▶ [PROBLEM 1]:
According to the in-line inspection article, what two data sets does a probability-of-exceedance approach assume are available?

▶ [GIVEN PASSAGE]:
Begin

IN-LINE INSPECTION-Conclusion: Tool performance, corrosion data drive POE approach

May 8, 2006
The practical application of a probability-of-exceedance approach within an integrity-management program assumes the availability of two important data sets: in-line inspection tool sizing performance and corrosion growth rate.
Tool performance, corrosion data drive POE approach

Richard McNealy, Ming Gao, Ravi Krishnamurthy, Roger McCann, Blade Energy Partners, Houston

Gopala Vinjamuri, Blade Energy Partners, Woodbridge, Va.

The practical application of a probability-of-exceedance approach within an integrity-management program assumes the availability of two important data sets: in-line inspection tool sizing performance and corrosion growth rate.

This concluding article of a two-part series details the importance of these data in implementing a structured probability-of-exceedance (POE) approach to pipeline integrity management.

End

▶ [PROBLEM 2]:
Reproduce the records starting at the line that contains "city: Vitinia" and ending at the end of the records, leaving the pictures out.

Stored records:
Begin

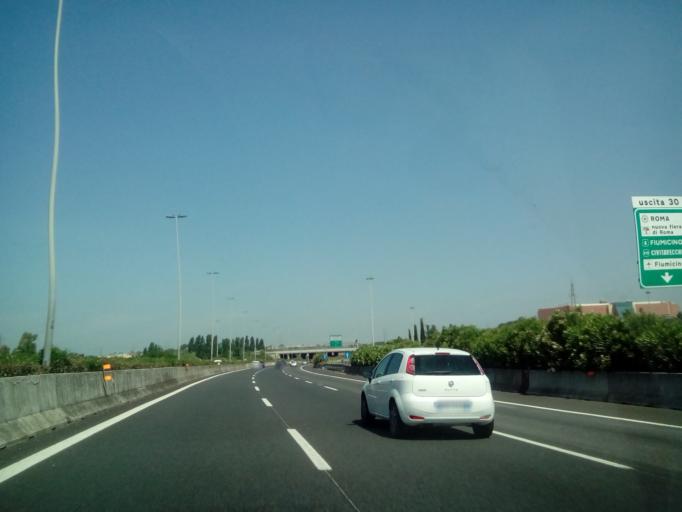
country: IT
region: Latium
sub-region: Citta metropolitana di Roma Capitale
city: Vitinia
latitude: 41.8146
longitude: 12.3941
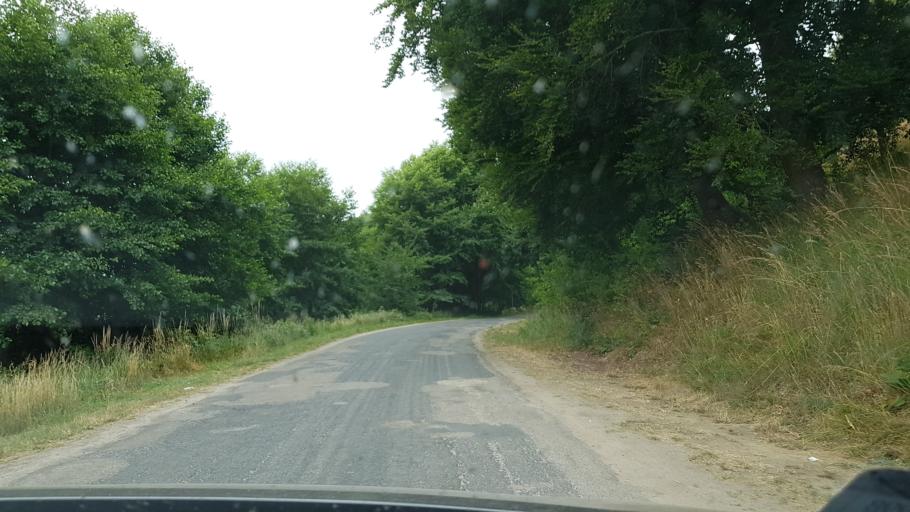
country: PL
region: West Pomeranian Voivodeship
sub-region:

End

▶ [PROBLEM SOLUTION 1]:
In-line inspection tool sizing performance and corrosion growth rate.

▶ [PROBLEM SOLUTION 2]:
city: Vitinia
latitude: 41.8146
longitude: 12.3941
country: PL
region: West Pomeranian Voivodeship
sub-region:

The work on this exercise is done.